**WHAT THE TASK REQUIRES**.
Without the pictures, copy the entries below word for word.

Source records:
————
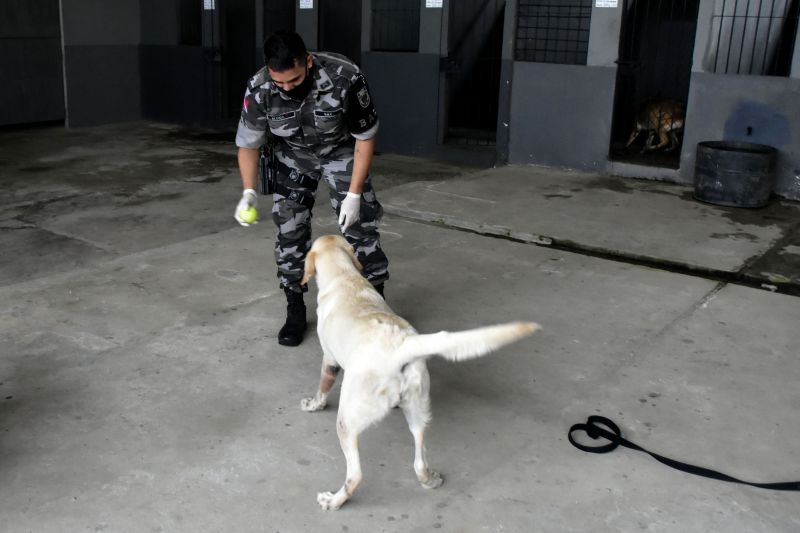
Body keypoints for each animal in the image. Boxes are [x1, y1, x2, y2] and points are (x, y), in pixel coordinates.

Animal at [304, 235, 540, 510]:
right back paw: (429, 480)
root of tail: (402, 345)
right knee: (419, 459)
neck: (344, 275)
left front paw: (313, 405)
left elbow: (322, 387)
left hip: (347, 420)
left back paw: (334, 500)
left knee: (356, 475)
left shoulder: (329, 359)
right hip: (418, 410)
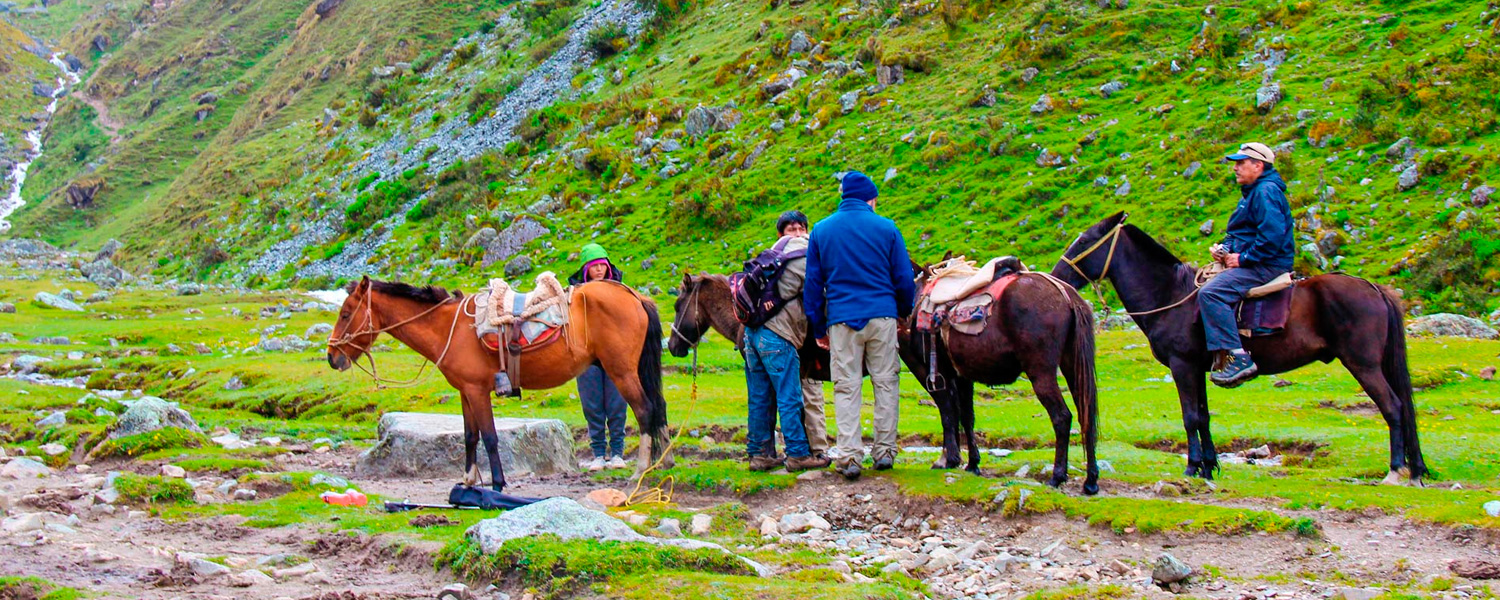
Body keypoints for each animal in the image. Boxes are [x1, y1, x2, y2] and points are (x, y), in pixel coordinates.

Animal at [328, 274, 669, 489]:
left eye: (345, 314)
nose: (332, 357)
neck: (448, 327)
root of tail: (634, 296)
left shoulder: (478, 391)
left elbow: (490, 437)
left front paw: (497, 485)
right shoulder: (466, 391)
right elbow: (470, 436)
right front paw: (468, 481)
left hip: (621, 371)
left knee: (645, 411)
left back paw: (641, 470)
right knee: (659, 408)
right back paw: (664, 461)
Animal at [1050, 213, 1422, 486]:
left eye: (1084, 241)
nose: (1057, 273)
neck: (1170, 295)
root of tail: (1372, 287)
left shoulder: (1182, 365)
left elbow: (1190, 417)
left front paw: (1192, 467)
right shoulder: (1197, 369)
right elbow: (1203, 416)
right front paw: (1208, 466)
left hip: (1363, 364)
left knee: (1393, 406)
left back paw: (1395, 470)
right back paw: (1415, 469)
————
**WORKED SOLUTION**.
Body keypoints for each animal in the image. Boxes are [x1, y1, x2, y2] and points are (x, y), in pixel coordinates.

Animal at [304, 235, 540, 510]:
right back paw: (429, 480)
root of tail: (402, 345)
right knee: (419, 459)
neck: (344, 275)
left front paw: (313, 405)
left elbow: (322, 387)
left hip: (347, 420)
left back paw: (334, 500)
left knee: (356, 475)
left shoulder: (329, 359)
right hip: (418, 410)
Body keypoints for each animal in the image. Boxes are [x1, y1, x2, y2] and points are (x, y), in pixel coordinates.

Animal at [328, 274, 669, 489]:
left eye: (345, 314)
nose: (332, 357)
neck: (448, 327)
root of tail: (634, 296)
left shoulder: (478, 391)
left elbow: (490, 437)
left front paw: (497, 485)
right shoulder: (466, 391)
right elbow: (470, 436)
right front paw: (468, 481)
left hip: (621, 371)
left knee: (645, 411)
left back paw: (641, 470)
right knee: (659, 408)
right back paw: (664, 461)
Animal at [1050, 213, 1422, 486]:
left eye: (1084, 241)
nose: (1057, 273)
neck: (1170, 295)
root of tail: (1372, 287)
left shoulder: (1182, 365)
left elbow: (1190, 417)
left front paw: (1192, 467)
right shoulder: (1197, 369)
right elbow: (1203, 416)
right front paw: (1208, 466)
left hip: (1363, 364)
left knee: (1393, 406)
left back paw: (1395, 470)
right back paw: (1415, 469)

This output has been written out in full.